• **抜粋文**
この先、沢は廊下状になるが埋まっており腰を濡らすことは無い。少し進むと、ようやくゴルジュ地形から抜け、ちょっとした広河原状でで焚火休憩。
ひらっぺさんだけ「別に寒くないです♪」と元気で、自分とSACHさんは、体に震えがはしっていた。。。体も暖まり、この辺りから魚影も見たので、この先の
2段釜を超えた辺りで竿を出したり仕舞ったりながら進む。
廊下状だが深くない(カーソルあてて)
ようやくゴルジュ地形から解放!
2段釜(カーソルあてて)

この辺りはテン場適地が点在しているが、さすがにココだと明日が長丁場になるので先に進む。この先再び廊下状の様相。ただ、滝らしい滝は全く出て
こない。日差しがあるので、廊下状とはいえ、明るい様相で癒し系といっても良いだろう。
テン場適地の例
また廊下状になっていきます(カーソルあてて)
廊下状その2(カーソルあてて)

廊下状が終了し、河原状から三度廊下状になった先で、堂沢/鴨沢の分岐になる水量比は(1:1)。ひらっぺさんによると堂沢の方が難しいらしい。堂沢の
方が、スッキリと二王子岳に詰めあがれるので、堂沢に行きたい気持ちもあったが、ここは計画通りに鴨沢に入る。ちなみに、この二俣には整地済みの
テン場は無い。

鴨沢に入るとまた、廊下状の様相になる。へつりで超えた先に2m、2mトイと滝が続く。この上はS字のミニゴルジュとなって通過が楽しいところだ。
堂沢/鴨沢分岐
鴨沢に入る
2m、2mトイ状滝とS字ミニゴルジュ(カーソルあてて)

一旦明るい様相に変化、その先の廊下状を超えれば、530m〜560mに広がるテン場適地となる。まだ時間は14時半過ぎ・・・。多くの記録では、ここで
幕営地を求めていたが、”ブナの会の記録”によると、ここから稜線まで5時間かかっているので、東京まで帰るSACHさんを考慮し、もうちょっと先に進んで
みることにした。まぁ、”タープ張ってから釣り”という計画なら、この区間で幕営する事を勧める。。。今日は先行パーティは無し。ただ、この広い幕営適地
区間で整地済みテン場を発見できたのは奥に進んだ右岸の1か所だけだった・・・
一旦開けます。
両手・両足ツッパリMAX!(カーソルあてて)
530m〜560mテン場適地(カーソルあてて)

少し進んで、左岸枝沢を見、大岩のある2条滝を超えると、両岸が切り立った様相に変化。そう簡単にテン場は見つかりそうにない不安がよぎる様相だ。
魚影もこの辺りから見なくなる。出てくる滝は相変わらず2m前後で、行き詰るものが無いので助かる。SACHさんが1か所、「滝が登れないので高巻く・・・」
言って一人で左岸を高巻いたが、いったん高巻くと、ザイル無しでは簡単に沢床に戻れなくなるので、沢通しで進んだ方が良い。
2条小滝を超えると切り立った様相に(カーソルあてて)

• **取り組む課題**
1. 抜粋文で「（カーソルあてて）」が添えられている見出しは何ですか？すべて挙げてください。
2. 抜粋文によると、ひらっぺさんは堂沢と鴨沢のどちらが難しいと言っていますか？
エントリは抜粋文とは関係がありません。

• **データエントリ**

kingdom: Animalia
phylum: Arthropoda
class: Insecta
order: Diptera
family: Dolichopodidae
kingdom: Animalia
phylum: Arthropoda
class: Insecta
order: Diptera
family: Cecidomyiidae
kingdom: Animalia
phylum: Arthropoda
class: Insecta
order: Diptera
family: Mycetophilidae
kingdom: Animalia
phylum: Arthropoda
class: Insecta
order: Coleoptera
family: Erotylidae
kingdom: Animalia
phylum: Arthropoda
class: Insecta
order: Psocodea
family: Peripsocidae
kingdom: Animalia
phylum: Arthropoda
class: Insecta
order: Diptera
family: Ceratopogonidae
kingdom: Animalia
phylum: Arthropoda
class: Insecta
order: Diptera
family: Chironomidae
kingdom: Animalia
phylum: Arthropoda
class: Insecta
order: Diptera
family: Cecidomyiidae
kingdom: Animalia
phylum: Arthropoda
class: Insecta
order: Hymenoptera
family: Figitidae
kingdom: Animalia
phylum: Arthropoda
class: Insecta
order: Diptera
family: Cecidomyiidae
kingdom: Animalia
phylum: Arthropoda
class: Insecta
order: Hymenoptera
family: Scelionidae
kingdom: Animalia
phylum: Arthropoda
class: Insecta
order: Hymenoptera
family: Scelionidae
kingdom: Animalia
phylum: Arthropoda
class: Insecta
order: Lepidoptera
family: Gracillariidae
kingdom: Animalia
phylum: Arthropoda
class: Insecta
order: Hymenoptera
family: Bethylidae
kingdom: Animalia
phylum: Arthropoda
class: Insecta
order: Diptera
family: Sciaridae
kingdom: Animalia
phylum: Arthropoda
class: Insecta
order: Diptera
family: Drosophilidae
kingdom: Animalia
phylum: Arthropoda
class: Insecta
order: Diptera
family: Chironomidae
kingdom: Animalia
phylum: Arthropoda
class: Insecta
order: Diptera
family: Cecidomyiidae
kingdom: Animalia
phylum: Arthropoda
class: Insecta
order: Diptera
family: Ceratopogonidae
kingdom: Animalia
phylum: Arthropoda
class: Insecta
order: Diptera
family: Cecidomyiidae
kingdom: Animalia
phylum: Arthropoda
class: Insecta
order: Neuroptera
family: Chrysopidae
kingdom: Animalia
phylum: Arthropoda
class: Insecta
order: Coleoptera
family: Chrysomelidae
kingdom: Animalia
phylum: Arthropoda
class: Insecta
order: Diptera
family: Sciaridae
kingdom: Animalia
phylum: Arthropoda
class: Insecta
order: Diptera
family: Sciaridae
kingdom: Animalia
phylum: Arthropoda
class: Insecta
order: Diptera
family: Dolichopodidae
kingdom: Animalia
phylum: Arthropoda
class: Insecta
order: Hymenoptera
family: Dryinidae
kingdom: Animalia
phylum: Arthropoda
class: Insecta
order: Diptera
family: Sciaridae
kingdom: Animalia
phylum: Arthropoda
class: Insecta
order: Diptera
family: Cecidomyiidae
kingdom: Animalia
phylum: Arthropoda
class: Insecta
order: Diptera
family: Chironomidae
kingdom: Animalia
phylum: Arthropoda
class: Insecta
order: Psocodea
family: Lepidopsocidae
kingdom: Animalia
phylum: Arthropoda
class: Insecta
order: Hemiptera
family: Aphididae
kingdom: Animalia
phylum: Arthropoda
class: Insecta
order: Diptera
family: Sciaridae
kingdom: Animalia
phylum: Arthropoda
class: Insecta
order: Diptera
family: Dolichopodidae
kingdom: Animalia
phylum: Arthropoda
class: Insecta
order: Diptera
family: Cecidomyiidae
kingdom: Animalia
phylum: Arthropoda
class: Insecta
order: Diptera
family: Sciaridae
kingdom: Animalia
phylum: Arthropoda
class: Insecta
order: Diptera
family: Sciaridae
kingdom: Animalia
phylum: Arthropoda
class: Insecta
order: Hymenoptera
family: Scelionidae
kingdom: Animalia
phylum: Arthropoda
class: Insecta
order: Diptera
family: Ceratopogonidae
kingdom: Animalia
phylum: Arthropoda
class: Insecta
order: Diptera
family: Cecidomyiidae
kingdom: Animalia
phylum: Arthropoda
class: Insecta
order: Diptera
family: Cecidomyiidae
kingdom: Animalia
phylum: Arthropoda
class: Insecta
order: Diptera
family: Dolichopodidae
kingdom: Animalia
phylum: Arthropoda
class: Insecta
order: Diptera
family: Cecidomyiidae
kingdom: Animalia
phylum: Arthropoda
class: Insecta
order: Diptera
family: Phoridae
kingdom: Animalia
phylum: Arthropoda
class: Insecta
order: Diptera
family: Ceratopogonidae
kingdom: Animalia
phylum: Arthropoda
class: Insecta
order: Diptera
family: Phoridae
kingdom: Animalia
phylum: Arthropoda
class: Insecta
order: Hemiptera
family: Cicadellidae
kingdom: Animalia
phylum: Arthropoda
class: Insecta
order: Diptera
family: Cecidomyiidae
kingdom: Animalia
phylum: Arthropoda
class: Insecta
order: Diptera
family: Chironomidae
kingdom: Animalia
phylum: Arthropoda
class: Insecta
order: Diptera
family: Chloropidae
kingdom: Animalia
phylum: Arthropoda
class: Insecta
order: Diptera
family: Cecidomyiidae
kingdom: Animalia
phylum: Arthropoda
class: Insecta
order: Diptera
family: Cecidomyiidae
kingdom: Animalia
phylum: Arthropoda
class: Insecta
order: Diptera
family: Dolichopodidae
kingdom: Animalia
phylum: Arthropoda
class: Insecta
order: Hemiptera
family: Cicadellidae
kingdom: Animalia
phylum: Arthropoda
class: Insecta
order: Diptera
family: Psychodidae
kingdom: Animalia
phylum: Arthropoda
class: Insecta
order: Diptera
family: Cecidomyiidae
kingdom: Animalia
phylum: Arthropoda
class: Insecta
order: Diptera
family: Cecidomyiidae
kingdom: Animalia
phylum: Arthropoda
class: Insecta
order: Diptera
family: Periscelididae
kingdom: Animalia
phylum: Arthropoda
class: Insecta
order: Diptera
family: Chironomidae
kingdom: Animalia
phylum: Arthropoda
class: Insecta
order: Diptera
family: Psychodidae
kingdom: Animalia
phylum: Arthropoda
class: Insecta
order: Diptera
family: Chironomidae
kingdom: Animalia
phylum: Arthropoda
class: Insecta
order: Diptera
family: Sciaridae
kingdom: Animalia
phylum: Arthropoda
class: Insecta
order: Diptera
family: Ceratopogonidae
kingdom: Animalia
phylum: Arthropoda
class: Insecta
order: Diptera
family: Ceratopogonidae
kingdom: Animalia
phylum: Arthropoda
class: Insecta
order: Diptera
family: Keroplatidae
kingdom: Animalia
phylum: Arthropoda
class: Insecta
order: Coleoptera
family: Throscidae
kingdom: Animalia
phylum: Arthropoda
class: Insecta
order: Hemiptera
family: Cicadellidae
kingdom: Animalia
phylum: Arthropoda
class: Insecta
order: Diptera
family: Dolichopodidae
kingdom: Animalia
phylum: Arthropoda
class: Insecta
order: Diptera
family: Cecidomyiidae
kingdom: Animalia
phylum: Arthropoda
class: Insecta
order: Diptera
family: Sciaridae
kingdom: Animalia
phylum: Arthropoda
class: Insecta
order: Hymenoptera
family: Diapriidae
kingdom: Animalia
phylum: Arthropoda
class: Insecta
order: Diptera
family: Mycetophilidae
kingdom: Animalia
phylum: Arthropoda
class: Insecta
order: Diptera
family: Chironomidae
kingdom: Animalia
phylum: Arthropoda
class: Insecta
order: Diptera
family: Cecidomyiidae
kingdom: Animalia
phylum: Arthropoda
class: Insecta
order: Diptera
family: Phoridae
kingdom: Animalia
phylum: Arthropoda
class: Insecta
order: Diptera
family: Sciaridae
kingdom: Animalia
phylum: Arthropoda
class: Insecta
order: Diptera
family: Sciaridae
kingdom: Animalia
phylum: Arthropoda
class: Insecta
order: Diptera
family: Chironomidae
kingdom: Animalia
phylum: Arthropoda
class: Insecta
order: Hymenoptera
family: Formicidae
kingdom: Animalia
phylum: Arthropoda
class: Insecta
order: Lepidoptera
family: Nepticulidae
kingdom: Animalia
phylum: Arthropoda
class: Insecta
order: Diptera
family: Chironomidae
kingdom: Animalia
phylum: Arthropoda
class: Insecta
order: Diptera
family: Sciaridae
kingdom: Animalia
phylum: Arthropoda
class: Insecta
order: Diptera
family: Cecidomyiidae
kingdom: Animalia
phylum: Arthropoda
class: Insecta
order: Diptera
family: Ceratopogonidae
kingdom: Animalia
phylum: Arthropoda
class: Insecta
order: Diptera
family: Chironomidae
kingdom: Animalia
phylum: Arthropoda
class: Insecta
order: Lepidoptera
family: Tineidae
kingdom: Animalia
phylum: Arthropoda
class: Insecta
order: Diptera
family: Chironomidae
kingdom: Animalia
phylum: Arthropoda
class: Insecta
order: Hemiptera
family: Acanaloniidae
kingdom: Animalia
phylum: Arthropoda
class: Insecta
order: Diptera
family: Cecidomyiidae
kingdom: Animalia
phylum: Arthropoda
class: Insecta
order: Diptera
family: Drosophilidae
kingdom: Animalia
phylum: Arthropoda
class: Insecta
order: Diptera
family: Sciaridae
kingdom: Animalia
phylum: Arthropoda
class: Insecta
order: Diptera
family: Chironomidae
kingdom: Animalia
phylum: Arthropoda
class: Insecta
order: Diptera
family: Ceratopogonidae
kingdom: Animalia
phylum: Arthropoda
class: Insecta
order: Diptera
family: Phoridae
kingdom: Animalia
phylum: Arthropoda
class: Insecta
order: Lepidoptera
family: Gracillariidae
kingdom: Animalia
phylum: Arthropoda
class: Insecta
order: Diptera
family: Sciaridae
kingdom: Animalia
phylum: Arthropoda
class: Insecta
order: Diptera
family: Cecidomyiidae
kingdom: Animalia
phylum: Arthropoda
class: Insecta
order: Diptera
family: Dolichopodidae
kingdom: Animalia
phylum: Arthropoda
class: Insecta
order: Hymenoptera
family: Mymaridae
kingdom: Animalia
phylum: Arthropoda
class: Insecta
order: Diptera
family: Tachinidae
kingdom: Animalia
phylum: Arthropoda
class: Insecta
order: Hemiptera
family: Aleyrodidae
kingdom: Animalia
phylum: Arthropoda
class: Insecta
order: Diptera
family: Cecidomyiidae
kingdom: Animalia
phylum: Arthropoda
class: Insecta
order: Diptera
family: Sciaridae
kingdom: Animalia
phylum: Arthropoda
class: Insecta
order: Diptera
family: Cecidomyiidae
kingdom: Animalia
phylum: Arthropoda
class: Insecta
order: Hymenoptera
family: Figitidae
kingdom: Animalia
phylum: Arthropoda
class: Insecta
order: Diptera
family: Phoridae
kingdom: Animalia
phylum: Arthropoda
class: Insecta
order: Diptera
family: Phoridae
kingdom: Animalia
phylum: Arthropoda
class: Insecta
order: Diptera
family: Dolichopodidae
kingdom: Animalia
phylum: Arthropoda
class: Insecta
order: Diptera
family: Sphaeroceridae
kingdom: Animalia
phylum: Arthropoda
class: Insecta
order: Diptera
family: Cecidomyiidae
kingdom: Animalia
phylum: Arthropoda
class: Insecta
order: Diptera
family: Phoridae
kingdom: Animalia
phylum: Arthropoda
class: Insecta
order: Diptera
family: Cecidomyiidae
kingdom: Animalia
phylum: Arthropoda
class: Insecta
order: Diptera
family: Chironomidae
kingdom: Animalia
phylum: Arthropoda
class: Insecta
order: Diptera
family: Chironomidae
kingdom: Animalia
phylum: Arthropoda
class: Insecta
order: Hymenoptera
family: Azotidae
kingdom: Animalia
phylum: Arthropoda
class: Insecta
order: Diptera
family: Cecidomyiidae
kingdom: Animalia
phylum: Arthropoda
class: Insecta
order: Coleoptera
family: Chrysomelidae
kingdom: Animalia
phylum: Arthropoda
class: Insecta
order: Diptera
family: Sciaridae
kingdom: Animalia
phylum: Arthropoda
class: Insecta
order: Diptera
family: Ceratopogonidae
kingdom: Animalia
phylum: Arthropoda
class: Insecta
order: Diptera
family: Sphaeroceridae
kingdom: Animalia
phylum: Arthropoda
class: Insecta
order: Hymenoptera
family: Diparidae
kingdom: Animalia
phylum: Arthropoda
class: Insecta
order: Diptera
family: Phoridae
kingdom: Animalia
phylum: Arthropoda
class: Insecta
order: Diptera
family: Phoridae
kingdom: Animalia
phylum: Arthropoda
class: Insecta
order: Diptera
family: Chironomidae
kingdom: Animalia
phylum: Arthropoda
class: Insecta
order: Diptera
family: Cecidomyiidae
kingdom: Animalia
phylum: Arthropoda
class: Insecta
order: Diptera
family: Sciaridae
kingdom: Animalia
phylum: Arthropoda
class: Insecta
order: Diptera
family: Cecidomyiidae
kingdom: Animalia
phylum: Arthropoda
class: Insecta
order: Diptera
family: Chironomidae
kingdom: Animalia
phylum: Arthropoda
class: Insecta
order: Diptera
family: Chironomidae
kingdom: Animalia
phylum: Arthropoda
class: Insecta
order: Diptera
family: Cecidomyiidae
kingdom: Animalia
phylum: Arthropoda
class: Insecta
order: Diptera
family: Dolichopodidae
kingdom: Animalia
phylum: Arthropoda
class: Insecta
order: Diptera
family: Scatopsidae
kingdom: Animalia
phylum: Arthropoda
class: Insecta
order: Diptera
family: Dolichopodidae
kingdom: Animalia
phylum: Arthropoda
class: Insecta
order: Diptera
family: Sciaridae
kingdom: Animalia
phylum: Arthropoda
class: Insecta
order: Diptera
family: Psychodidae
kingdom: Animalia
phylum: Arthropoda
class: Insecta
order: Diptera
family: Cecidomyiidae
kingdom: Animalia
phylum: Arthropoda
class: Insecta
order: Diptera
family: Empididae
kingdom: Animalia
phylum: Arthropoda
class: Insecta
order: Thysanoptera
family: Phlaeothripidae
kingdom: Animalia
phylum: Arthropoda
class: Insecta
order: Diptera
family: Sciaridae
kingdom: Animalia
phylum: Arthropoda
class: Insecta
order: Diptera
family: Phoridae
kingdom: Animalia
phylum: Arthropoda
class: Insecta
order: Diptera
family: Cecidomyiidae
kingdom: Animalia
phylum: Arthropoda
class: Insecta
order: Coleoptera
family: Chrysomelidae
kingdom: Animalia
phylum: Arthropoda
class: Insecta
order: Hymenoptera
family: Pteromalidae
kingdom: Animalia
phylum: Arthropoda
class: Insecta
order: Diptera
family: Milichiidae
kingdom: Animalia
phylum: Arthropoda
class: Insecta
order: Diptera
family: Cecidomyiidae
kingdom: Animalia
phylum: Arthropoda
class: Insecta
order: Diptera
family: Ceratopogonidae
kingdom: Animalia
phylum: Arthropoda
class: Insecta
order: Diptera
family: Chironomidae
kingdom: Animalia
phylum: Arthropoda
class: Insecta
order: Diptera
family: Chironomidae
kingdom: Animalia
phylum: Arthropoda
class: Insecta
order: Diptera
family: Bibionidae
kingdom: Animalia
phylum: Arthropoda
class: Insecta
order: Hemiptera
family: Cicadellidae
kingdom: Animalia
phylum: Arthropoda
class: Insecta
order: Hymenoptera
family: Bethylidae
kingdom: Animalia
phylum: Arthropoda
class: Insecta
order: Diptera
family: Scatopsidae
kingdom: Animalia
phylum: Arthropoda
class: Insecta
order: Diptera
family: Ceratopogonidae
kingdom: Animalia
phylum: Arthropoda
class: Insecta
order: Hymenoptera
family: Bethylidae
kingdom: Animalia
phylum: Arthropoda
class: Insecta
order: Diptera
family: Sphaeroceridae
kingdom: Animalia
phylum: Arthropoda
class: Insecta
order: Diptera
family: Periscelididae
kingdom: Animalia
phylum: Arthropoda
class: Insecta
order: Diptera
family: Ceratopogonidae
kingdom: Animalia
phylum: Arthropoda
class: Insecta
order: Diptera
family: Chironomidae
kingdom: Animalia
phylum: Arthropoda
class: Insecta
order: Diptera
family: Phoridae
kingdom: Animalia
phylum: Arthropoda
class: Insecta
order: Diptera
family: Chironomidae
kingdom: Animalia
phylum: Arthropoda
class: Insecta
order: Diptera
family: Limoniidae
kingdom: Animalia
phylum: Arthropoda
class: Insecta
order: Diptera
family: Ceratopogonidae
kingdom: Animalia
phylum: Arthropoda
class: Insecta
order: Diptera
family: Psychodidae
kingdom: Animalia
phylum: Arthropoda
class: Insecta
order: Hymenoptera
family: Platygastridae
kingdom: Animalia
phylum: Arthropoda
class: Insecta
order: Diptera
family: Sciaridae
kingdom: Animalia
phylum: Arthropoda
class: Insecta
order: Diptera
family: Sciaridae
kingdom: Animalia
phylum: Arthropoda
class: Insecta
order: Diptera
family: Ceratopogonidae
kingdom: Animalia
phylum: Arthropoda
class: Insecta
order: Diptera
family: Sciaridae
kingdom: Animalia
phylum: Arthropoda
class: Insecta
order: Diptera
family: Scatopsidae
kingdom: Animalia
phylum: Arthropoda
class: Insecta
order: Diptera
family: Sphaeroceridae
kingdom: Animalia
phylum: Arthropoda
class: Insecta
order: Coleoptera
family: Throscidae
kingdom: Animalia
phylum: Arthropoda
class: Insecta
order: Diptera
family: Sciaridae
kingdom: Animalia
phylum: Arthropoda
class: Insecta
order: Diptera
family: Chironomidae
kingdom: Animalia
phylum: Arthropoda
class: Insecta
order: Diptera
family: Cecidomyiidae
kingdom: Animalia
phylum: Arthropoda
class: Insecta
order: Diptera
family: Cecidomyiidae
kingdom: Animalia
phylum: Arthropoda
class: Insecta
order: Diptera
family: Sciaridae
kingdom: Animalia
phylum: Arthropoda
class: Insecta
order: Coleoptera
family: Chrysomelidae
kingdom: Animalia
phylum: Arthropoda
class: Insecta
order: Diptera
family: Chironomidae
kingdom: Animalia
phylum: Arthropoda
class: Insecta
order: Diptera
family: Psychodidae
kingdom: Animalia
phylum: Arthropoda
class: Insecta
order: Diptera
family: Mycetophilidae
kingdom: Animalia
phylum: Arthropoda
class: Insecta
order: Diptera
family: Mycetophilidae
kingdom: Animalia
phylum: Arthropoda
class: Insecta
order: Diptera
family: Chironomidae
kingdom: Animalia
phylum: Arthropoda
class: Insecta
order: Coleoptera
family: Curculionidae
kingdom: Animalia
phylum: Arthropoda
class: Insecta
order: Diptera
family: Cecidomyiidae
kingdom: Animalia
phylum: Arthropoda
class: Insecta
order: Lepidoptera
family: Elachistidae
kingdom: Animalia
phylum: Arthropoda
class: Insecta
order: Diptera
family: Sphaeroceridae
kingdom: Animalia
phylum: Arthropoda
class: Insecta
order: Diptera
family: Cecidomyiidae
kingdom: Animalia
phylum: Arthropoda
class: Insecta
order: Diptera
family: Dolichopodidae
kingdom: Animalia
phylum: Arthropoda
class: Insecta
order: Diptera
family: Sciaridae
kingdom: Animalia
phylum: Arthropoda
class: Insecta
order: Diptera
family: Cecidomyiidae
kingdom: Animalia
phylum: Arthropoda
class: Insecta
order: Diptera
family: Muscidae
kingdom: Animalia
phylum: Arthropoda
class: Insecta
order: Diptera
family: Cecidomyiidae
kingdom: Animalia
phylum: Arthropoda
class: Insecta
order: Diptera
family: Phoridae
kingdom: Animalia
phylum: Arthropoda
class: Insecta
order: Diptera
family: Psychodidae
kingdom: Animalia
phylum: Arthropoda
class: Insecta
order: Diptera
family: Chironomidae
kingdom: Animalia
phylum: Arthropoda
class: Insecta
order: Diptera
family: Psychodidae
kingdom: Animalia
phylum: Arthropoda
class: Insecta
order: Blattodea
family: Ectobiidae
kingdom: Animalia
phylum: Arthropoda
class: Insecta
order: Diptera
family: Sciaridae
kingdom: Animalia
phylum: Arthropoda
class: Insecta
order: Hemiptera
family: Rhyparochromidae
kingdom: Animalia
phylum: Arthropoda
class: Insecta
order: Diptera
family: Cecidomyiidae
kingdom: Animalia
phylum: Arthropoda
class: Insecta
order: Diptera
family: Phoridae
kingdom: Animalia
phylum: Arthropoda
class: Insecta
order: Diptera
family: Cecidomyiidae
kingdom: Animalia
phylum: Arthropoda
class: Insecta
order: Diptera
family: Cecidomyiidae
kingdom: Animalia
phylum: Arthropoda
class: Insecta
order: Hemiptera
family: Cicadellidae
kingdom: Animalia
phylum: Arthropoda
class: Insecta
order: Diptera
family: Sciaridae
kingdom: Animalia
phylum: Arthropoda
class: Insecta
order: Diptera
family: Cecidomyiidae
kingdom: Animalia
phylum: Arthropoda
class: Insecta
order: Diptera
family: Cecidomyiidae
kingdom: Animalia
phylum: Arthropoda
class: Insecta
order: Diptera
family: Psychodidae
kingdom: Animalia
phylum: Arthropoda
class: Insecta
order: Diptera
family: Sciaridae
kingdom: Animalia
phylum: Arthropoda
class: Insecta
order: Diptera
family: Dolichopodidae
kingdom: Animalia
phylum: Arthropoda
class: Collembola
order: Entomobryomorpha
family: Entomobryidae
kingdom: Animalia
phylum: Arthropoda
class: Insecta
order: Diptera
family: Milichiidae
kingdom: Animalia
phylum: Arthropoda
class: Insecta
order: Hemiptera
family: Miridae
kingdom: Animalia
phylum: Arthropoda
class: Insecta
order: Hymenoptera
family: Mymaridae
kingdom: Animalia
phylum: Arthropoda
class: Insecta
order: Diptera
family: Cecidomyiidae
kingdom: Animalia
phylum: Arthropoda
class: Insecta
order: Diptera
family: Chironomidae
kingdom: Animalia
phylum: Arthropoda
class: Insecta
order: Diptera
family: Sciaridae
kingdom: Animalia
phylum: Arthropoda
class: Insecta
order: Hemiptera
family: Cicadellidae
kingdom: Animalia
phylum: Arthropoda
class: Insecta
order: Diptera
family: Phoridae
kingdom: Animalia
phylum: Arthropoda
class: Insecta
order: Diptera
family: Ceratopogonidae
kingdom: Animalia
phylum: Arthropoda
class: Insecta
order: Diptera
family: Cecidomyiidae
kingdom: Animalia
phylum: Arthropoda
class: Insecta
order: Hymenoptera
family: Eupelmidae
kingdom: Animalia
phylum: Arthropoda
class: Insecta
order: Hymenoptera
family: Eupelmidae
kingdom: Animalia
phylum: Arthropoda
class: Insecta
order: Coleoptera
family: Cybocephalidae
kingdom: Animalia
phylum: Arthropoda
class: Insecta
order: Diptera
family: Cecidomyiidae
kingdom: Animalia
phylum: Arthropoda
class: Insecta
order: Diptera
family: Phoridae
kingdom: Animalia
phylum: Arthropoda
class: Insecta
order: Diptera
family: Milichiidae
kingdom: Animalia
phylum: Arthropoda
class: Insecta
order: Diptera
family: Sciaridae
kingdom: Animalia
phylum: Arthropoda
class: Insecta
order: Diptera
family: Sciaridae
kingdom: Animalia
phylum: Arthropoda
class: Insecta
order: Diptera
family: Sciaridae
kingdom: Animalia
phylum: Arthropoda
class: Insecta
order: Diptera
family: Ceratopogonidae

• **解答**
1.
廊下状だが深くない
2段釜
また廊下状になっていきます
廊下状その2
2m、2mトイ状滝とS字ミニゴルジュ
両手・両足ツッパリMAX!
530m〜560mテン場適地
2条小滝を超えると切り立った様相に

2. 堂沢の方が難しいと言っています。